- **Exercise aim**
The data must be transcribed exactly, with no line missing.

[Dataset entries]
--- START ---

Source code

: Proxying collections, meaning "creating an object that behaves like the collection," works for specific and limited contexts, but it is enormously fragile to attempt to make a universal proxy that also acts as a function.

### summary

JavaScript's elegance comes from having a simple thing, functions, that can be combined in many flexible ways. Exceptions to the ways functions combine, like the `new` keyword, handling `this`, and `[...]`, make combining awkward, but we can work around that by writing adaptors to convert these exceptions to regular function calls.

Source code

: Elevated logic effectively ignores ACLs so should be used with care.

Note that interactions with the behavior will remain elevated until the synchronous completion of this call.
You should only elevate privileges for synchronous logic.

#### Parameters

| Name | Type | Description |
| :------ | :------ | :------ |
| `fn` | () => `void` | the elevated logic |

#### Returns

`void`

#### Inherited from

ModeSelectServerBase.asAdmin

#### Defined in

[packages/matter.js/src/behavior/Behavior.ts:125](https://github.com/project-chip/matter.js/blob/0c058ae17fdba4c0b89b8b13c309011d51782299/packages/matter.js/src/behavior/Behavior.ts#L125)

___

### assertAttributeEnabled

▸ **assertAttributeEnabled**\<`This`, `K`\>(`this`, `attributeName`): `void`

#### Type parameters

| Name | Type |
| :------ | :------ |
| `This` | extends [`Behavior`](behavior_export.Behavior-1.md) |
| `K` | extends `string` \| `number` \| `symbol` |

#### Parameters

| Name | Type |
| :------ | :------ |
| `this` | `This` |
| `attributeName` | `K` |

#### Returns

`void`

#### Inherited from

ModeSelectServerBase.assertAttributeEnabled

--- END ---

- **Final answer**
Source code

: Proxying collections, meaning "creating an object that behaves like the collection," works for specific and limited contexts, but it is enormously fragile to attempt to make a universal proxy that also acts as a function.

### summary

JavaScript's elegance comes from having a simple thing, functions, that can be combined in many flexible ways. Exceptions to the ways functions combine, like the `new` keyword, handling `this`, and `[...]`, make combining awkward, but we can work around that by writing adaptors to convert these exceptions to regular function calls.

Source code

: Elevated logic effectively ignores ACLs so should be used with care.

Note that interactions with the behavior will remain elevated until the synchronous completion of this call.
You should only elevate privileges for synchronous logic.

#### Parameters

| Name | Type | Description |
| :------ | :------ | :------ |
| `fn` | () => `void` | the elevated logic |

#### Returns

`void`

#### Inherited from

ModeSelectServerBase.asAdmin

#### Defined in

[packages/matter.js/src/behavior/Behavior.ts:125](https://github.com/project-chip/matter.js/blob/0c058ae17fdba4c0b89b8b13c309011d51782299/packages/matter.js/src/behavior/Behavior.ts#L125)

___

### assertAttributeEnabled

▸ **assertAttributeEnabled**\<`This`, `K`\>(`this`, `attributeName`): `void`

#### Type parameters

| Name | Type |
| :------ | :------ |
| `This` | extends [`Behavior`](behavior_export.Behavior-1.md) |
| `K` | extends `string` \| `number` \| `symbol` |

#### Parameters

| Name | Type |
| :------ | :------ |
| `this` | `This` |
| `attributeName` | `K` |

#### Returns

`void`

#### Inherited from

ModeSelectServerBase.assertAttributeEnabled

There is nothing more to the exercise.